RAII Failure - Why Does this C++ Code Leak? - throw in ctor in try block prevents dtor

不想你离开。 提交于 2021-02-10 13:10:37

问题


The output of the program below is:

begin try
Object() ctor
begin catch

Why is the Holder class's destructor not called? Is this a memory leak? Is it possible to call the Holder class's destructor without rethrowing?

#include <iostream>
#include <exception>


class Object
{
public:
    Object() { std::cout << "Object() ctor" << std::endl; }
    ~Object() { std::cout << "~Object() dtor" << std::endl; }
};

class Holder
{

public:
    Holder() :myObjectP( new Object() )
    {
        throw std::exception();
    }
    ~Holder()
    {
        std::cout << "~Holder()" << std::endl;
        delete myObjectP;
    }
private:
    Object* myObjectP;

};

int main(int argc, char* argv[])
{
    try
    {
        std::cout << "begin try" << std::endl;
        Holder h;
    }
    catch ( ... )
    {
        std::cout << "begin catch" << std::endl;
    }
    return 0;
}

回答1:


In this case, your Holder object h is not fully constructued, that is that h's constructor had not finished its construction before the stack unwinding process had begun.

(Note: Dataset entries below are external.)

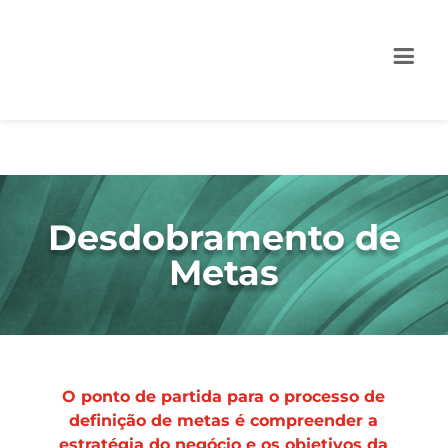
Desdobramento de
M
etas
O ponto de partida para o processo de
definição de metas é compreender a
estratégia do negócio e os objetivos da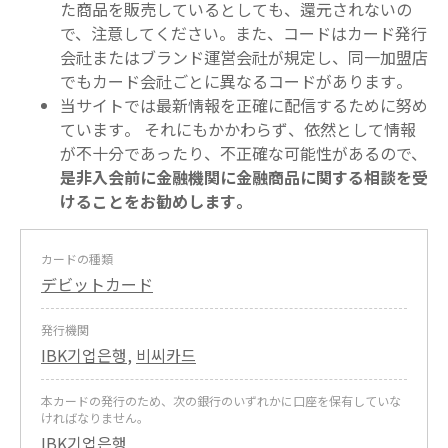
た商品を販売しているとしても、還元されないの
で、注意してください。また、コードはカード発行
会社またはブランド運営会社が規定し、同一加盟店
でもカード会社ごとに異なるコードがあります。
当サイトでは最新情報を正確に配信するために努め
ています。 それにもかかわらず、依然として情報
が不十分であったり、不正確な可能性があるので、
是非入会前に金融機関に金融商品に関する相談を受
けることをお勧めします。
カードの種類
デビットカード
発行機関
IBK기업은행
,
비씨카드
本カードの発行のため、次の銀行のいずれかに口座を保有していな
ければなりません。
IBK기업은행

C++11 15.2 Constructors and destructors (2)

An object of any storage duration whose initialization or destruction is terminated by an exception will have destructors executed for all of its fully constructed subobjects (excluding the variant members of a union-like class), that is, for subobjects for which the principal constructor (12.6.2) has completed execution and the destructor has not yet begun execution.